Figure 8

Cell recovery temporally correlates with AdcA dephosphorylation. A. KAx-3 cells were let to adhere on a glass coverslip in culture medium for 1 h. Cells were then treated with 200 mM sorbitol in culture medium and observed by time-lapse videomicroscopy using DIC optics. The images illustrate the cells at different stages post sorbitol addition. Scale bar: 5 μm. B. KAx-3 in shaking culture received simultaneously 2 mg/ml FITC-dextran and various concentrations of sorbitol (0, 100, 200 and 400 mM). Aliquots were collected as a function of time and treated as described in Methods. The volume of internalized fluid was expressed in fl/cell. Data correspond to a representative experiment.
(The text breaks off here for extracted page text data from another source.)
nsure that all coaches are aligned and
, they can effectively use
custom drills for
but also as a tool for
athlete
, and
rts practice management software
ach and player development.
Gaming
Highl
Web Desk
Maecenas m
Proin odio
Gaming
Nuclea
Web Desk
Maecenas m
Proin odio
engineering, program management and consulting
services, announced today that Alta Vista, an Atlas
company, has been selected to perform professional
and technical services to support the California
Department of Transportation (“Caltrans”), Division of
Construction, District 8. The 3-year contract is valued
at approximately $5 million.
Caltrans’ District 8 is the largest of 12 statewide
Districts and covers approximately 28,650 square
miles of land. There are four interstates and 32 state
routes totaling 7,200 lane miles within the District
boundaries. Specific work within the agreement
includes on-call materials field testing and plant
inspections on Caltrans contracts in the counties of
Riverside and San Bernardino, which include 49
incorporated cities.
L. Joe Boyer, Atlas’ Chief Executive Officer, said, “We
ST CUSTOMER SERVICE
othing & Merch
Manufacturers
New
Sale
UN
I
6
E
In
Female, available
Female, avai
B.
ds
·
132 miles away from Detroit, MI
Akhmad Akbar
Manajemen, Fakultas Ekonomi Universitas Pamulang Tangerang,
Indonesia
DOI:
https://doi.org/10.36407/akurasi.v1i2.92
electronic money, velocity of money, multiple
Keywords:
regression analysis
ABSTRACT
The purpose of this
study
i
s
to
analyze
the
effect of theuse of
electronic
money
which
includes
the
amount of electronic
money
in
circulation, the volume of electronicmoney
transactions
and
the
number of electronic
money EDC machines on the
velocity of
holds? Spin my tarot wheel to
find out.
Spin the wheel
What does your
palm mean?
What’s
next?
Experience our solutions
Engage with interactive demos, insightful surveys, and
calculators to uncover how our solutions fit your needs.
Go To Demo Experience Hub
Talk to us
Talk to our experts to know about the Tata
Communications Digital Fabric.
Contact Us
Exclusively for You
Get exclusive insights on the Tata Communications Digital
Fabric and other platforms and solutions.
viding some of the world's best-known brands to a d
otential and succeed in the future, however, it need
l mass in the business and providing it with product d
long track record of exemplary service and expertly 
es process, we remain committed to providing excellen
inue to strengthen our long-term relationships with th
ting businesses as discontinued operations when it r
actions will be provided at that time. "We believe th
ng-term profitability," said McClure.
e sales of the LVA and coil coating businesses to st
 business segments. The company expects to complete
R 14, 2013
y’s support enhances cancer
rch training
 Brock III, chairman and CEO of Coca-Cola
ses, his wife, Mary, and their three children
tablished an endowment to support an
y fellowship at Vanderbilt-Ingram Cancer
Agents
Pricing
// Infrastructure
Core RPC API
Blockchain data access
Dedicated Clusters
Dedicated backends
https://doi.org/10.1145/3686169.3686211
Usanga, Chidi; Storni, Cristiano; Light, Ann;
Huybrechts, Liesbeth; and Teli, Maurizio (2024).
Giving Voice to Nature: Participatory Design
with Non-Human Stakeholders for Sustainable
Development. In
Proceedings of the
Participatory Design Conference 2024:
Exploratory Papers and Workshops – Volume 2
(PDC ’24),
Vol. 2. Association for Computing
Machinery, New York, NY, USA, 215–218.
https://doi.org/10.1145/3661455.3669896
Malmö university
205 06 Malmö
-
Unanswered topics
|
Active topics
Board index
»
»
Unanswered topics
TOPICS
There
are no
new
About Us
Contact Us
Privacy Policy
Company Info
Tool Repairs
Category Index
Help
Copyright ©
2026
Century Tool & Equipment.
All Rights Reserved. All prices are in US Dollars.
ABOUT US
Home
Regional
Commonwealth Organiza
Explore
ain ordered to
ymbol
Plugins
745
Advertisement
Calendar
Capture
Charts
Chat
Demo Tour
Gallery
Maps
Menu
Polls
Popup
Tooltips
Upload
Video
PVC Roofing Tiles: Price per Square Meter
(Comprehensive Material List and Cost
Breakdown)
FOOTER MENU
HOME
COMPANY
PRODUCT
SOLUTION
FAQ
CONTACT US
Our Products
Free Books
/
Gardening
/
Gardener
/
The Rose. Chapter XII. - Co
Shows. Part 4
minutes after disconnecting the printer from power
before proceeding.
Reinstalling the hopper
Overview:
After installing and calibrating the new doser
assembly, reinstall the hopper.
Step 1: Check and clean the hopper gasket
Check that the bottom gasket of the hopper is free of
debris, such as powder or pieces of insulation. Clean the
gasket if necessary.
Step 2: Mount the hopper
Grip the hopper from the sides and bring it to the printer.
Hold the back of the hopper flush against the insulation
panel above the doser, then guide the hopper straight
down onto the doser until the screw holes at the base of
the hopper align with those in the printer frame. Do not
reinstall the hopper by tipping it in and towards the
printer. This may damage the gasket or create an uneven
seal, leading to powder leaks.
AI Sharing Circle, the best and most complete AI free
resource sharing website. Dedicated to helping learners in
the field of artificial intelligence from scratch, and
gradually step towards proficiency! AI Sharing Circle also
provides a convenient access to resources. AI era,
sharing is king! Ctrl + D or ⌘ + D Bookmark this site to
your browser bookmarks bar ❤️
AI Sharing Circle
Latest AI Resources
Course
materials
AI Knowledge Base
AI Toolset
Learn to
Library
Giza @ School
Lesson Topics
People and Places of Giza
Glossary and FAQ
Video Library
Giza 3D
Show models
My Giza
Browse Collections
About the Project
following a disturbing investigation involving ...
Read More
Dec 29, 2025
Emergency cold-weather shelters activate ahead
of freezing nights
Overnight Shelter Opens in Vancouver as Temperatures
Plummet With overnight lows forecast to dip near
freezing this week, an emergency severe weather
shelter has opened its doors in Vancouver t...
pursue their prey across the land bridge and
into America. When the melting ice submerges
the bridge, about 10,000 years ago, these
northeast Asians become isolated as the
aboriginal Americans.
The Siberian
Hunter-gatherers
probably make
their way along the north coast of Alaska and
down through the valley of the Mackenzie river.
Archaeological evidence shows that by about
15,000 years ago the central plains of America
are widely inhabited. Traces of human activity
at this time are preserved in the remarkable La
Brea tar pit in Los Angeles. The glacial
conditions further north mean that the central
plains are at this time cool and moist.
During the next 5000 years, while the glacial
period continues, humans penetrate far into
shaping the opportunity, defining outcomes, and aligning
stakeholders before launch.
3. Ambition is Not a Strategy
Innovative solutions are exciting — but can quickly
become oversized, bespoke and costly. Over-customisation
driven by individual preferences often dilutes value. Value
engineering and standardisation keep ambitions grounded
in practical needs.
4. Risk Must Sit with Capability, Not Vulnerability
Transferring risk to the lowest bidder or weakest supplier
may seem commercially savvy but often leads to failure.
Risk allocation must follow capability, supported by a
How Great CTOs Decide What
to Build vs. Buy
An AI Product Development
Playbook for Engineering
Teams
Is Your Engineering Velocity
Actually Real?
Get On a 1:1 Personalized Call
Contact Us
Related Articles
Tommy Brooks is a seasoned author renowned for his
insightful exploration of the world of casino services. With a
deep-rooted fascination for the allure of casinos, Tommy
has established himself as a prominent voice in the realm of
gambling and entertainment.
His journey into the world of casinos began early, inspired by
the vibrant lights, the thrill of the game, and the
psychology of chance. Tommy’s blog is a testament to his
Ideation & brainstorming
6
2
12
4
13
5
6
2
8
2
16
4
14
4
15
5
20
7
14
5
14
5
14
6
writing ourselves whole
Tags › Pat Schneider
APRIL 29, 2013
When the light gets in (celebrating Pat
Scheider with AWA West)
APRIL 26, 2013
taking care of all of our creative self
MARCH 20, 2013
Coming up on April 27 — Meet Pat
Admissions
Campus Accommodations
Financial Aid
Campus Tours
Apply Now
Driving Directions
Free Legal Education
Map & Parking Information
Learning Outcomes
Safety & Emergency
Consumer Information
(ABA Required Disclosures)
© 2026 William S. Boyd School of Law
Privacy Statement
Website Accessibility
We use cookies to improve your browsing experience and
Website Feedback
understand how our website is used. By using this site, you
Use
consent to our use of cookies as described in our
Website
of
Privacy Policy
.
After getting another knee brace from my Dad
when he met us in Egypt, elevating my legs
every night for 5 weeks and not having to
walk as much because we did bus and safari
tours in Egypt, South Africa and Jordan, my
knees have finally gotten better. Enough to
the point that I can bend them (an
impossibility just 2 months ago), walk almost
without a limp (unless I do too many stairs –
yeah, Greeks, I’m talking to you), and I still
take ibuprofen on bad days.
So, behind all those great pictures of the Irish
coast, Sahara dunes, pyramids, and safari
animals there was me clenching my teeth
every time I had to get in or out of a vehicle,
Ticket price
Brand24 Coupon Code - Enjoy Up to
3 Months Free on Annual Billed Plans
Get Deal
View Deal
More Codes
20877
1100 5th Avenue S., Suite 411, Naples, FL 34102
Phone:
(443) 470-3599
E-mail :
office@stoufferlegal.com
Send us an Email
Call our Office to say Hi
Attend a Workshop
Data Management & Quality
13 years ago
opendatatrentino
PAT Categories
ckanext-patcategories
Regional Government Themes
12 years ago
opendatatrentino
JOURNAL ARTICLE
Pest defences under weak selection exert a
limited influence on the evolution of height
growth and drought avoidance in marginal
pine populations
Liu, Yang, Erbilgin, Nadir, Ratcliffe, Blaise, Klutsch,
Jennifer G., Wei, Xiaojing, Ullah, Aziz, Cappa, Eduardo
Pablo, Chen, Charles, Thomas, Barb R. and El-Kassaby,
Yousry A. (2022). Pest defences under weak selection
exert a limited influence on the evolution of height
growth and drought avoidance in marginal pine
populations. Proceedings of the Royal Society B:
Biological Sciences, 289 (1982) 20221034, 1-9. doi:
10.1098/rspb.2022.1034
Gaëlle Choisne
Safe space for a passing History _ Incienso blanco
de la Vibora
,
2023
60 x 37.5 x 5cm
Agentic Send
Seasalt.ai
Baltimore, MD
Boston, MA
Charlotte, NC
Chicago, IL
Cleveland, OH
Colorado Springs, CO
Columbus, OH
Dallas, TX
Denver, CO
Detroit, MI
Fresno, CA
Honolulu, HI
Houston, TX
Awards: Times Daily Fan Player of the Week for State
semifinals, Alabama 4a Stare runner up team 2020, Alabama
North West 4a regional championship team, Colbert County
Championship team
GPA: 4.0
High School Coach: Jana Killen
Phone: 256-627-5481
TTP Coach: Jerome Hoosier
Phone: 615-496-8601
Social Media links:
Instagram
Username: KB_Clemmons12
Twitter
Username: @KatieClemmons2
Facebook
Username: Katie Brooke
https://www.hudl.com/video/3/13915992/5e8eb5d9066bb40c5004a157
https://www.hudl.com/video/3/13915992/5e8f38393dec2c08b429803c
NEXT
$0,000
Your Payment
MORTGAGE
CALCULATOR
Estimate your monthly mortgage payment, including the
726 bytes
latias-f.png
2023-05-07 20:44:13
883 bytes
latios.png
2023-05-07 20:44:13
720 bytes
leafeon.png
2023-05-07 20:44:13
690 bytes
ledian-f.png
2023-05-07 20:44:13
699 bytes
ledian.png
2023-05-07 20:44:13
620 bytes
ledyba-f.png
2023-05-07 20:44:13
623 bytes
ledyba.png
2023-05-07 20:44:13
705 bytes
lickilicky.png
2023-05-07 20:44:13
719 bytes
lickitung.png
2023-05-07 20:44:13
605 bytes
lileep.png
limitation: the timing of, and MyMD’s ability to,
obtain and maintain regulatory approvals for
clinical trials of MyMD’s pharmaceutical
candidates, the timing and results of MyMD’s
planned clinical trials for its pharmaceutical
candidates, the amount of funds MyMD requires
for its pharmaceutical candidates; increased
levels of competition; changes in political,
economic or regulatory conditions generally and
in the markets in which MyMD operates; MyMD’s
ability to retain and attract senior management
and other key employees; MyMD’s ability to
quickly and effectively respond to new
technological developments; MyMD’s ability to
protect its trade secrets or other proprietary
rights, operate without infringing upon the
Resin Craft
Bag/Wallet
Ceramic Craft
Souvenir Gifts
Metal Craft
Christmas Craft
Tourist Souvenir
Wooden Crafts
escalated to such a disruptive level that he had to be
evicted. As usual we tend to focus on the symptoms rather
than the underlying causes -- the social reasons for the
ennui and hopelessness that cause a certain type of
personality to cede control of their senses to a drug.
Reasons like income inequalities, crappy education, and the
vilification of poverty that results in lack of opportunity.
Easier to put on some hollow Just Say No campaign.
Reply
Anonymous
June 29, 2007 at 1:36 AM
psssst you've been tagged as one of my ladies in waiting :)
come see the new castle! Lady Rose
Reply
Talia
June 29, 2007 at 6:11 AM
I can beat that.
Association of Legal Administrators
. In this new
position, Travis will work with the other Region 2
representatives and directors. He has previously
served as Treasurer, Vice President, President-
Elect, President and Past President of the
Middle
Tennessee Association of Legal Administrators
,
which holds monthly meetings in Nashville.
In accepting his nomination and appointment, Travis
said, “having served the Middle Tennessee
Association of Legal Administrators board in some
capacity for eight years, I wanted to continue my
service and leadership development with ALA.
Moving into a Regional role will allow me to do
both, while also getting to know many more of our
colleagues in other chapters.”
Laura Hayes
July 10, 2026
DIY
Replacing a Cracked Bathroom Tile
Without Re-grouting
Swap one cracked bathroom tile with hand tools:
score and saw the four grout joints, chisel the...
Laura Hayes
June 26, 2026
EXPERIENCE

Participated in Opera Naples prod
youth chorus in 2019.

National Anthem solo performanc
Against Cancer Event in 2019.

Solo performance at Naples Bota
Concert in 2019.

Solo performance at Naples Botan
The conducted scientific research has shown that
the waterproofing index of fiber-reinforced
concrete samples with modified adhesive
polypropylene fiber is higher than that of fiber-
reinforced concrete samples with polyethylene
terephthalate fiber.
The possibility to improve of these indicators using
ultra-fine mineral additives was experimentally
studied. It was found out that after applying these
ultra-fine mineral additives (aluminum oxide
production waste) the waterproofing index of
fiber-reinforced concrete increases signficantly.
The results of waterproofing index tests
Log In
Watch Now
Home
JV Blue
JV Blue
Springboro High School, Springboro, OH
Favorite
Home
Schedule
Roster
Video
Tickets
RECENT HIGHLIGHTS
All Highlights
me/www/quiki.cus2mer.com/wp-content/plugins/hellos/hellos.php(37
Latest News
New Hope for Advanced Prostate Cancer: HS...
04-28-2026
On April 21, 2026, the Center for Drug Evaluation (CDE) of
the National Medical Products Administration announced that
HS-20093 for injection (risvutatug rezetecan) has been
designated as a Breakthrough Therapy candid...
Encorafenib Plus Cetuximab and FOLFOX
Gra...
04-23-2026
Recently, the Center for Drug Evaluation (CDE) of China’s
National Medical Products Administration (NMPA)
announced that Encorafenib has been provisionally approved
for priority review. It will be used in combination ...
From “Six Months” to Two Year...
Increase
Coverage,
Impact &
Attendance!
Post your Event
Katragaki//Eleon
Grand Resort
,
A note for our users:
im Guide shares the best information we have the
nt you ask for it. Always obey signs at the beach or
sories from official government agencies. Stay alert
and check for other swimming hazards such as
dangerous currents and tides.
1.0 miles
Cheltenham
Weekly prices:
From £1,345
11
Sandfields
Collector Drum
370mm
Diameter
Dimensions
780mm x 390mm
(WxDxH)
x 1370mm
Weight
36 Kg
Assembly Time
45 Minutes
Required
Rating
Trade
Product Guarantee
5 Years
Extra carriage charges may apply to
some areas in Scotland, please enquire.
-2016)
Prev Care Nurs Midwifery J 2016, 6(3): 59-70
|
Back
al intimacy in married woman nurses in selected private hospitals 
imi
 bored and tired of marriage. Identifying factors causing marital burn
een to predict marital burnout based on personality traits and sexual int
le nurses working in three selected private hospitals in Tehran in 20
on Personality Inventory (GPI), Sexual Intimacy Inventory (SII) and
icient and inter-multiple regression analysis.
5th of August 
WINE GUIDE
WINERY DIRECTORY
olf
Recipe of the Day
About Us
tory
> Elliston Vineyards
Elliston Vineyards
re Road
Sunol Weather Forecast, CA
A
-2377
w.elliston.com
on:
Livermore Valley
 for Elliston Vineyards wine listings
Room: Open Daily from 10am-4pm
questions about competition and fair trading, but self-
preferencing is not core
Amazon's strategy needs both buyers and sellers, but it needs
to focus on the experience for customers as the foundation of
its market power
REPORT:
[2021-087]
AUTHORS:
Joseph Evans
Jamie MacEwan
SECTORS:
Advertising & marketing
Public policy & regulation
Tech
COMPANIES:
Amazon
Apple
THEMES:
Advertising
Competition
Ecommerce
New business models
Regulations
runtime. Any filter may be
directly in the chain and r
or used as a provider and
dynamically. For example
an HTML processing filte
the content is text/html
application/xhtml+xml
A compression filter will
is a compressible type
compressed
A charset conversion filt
KAx-3 overexpressing AdcA_GFP were used in parallel to follow the localisation of AdcA during the stress response. Cells from a shaking culture were removed prior (t = 0, a, a’) and after sorbitol addition (t = 30 min (b,b’) and t = 210 min (c,c’)) and observed directly by fluorescence microscopy. Two representative cells are shown. C. Shaking cultures of KAx-3 and adcA null cells were treated with 200 mM sorbitol or 10 μM cytochalasin A (only for KAx-3). Adaptation to treatments was monitored by the resumption of the endocytic activity as described in B using FITC-dextran as a fluid-phase marker. Mean ± s.e.m. (n = 3). D. Ax2 and dstC^- cells were subjected to 200 mM sorbitol and their endocytic activity was evaluated as described above. Mean ± s.e.m. (n = 3).